J’ai longtemps pensé que « moins » était une contrainte. Avec le temps, il est devenu clair que c’était une libération.
Au début de mon travail, j’avais envie d’ajouter. Plus de détails, plus de lignes, plus de possibilités. Il me semblait qu’ainsi l’objet devenait plus convaincant.
Chaque ajout paraissait justifié. Une poche — parce qu’elle pourrait être utile. Une couture — parce que c’était beau. Un élément — parce que je savais le faire.
À un moment donné, il y avait trop de choses. Les objets devenaient complexes, mais pas plus profonds.
J’ai remarqué que le regard s’accrochait sans cesse. Il ne s’arrêtait pas. L’objet ne permettait pas la pause.
Alors j’ai commencé à retirer. Pas immédiatement. D’abord ce dont je doutais moi-même. Puis ce que j’aimais, mais qui n’était pas nécessaire.
Retirer s’est révélé plus difficile qu’ajouter. Chaque suppression exigeait une réponse honnête. Non pas « pourquoi est-ce ici », mais « l’objet peut-il exister sans cela ».
Lorsque les éléments deviennent moins nombreux, chacun de ceux qui restent se fait entendre plus fortement. Les erreurs apparaissent aussitôt. Les hasards aussi.
Le minimalisme n’est pas une question de simplicité. C’est une question de responsabilité.
Moins il y a d’éléments dans un objet, moins il a droit à l’erreur.
J’ai cessé de me cacher derrière la complexité. Si une forme ne fonctionne pas sans ornements, alors elle ne fonctionne pas du tout.
Avec le temps, il est devenu clair que « moins » n’est pas un renoncement, mais un choix. Conscient et définitif.
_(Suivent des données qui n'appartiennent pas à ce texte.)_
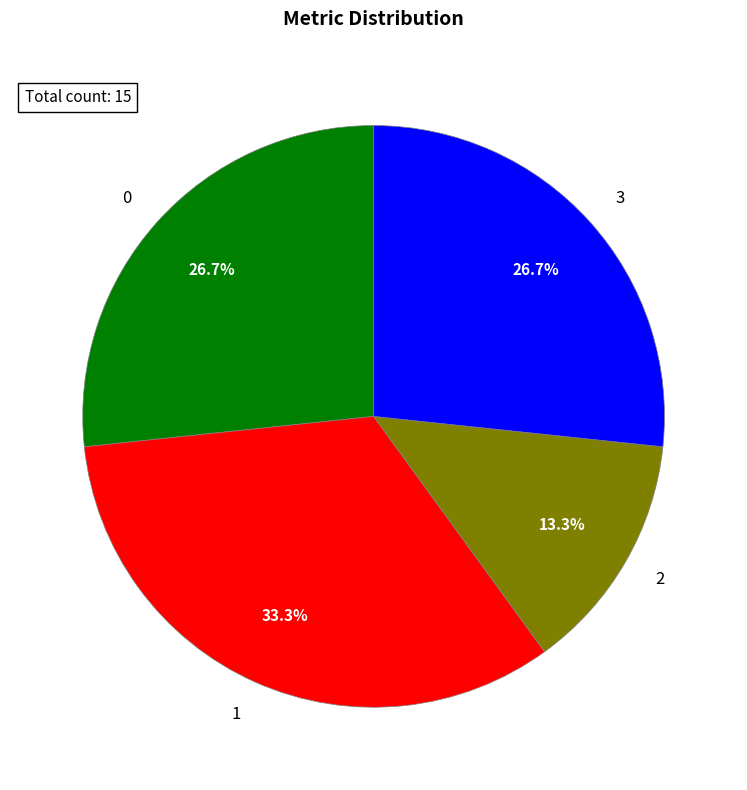

True or false: 3 accounts for 20% of the total.

False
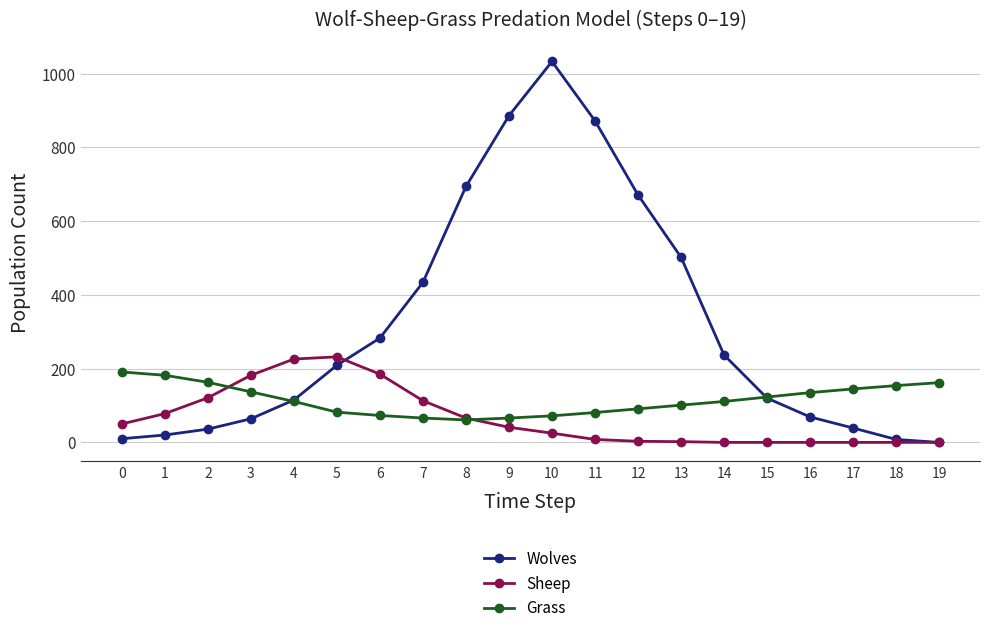

List the series in order of their overall mean, highest first.

Wolves, Grass, Sheep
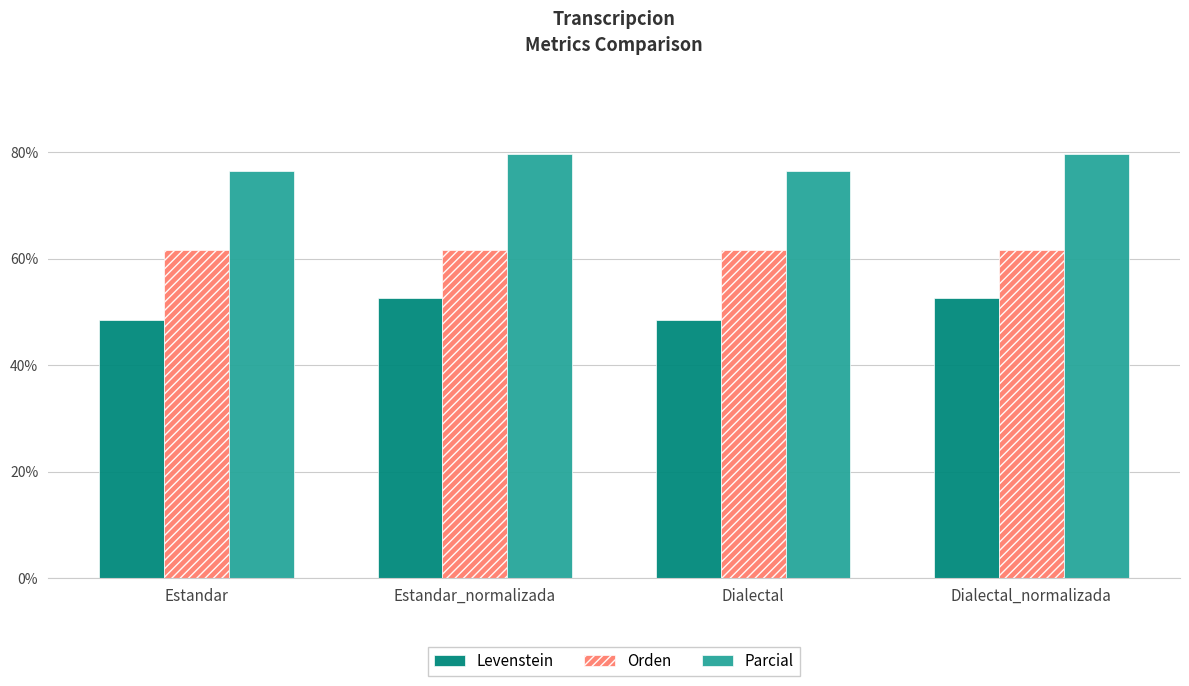

What is the average value of the Orden series?

61.6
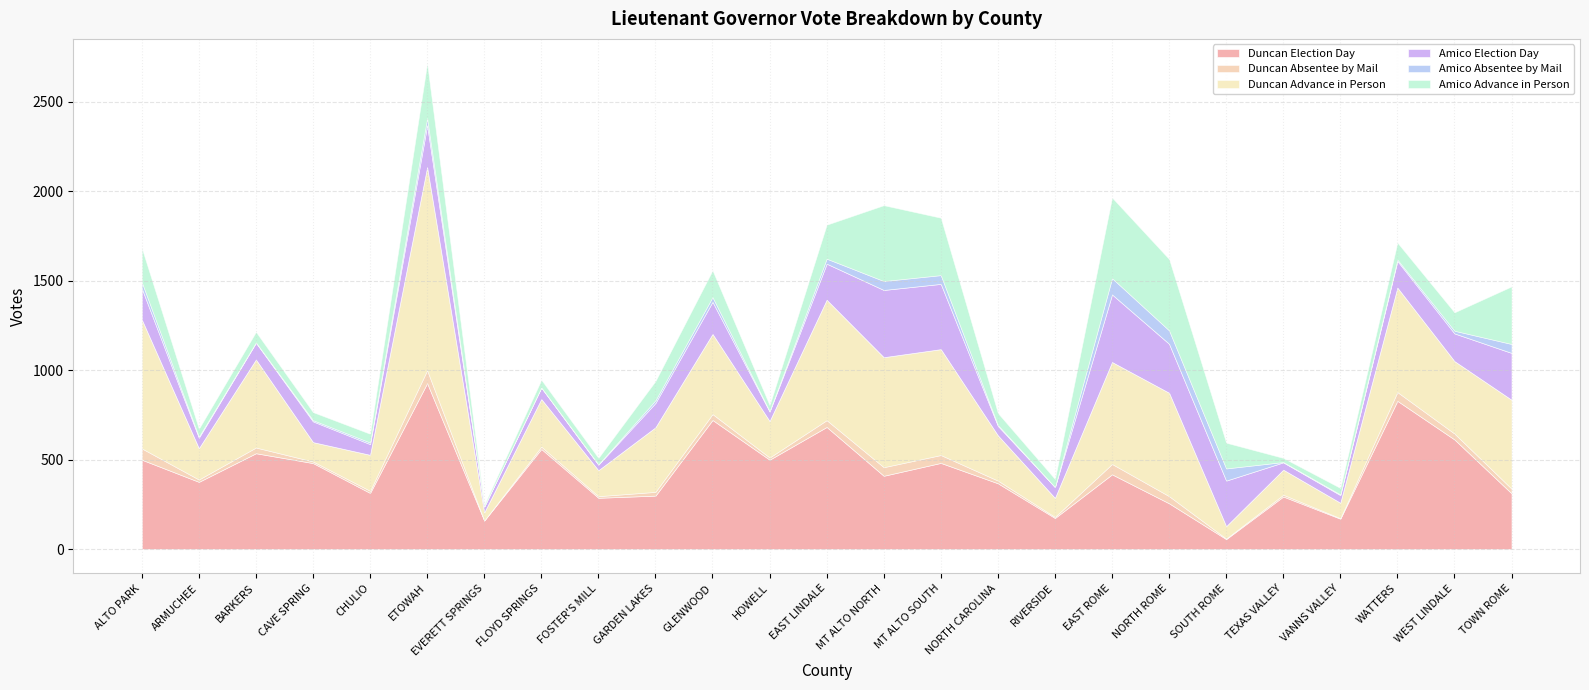

Between SOUTH ROME and ALTO PARK, which is larger?

ALTO PARK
Un objet aux fonctions minimales exige une grande précision. Chaque dimension, chaque rayon, chaque distance entre les coutures devient critique.
Ici, on ne peut pas détourner l’attention. On ne peut pas déplacer le regard. Tout ce qui existe est visible.
J’ai commencé à observer la forme plus longtemps avant d’y toucher. Parfois, la décision est de ne rien ajouter.
Moins, c’est lorsque l’objet ne s’explique pas. Il est simplement là et ne demande aucun commentaire.
Ces objets impressionnent rarement immédiatement. Ils ont besoin de temps. Ils ne se disputent pas l’attention.
J’ai remarqué qu’on y revient. Non pas parce qu’ils surprennent, mais parce qu’ils ne dérangent pas.
Dans le processus de travail, je me pose de plus en plus souvent une seule question : que peut-on retirer ici sans rompre l’ensemble.
Parfois, la réponse est : rien. Parfois — presque tout.
Lorsqu’il ne reste que l’essentiel, l’objet cesse de s’expliquer.
Moins de détails — plus de silence. Et dans ce silence naît la confiance.
Je ne cherche plus à remplir l’espace. Le vide travaille aussi.
Avec le temps, cela cesse d’être un principe. Cela devient une habitude.
Et à un certain moment, la question « pourquoi moins est préférable » disparaît simplement.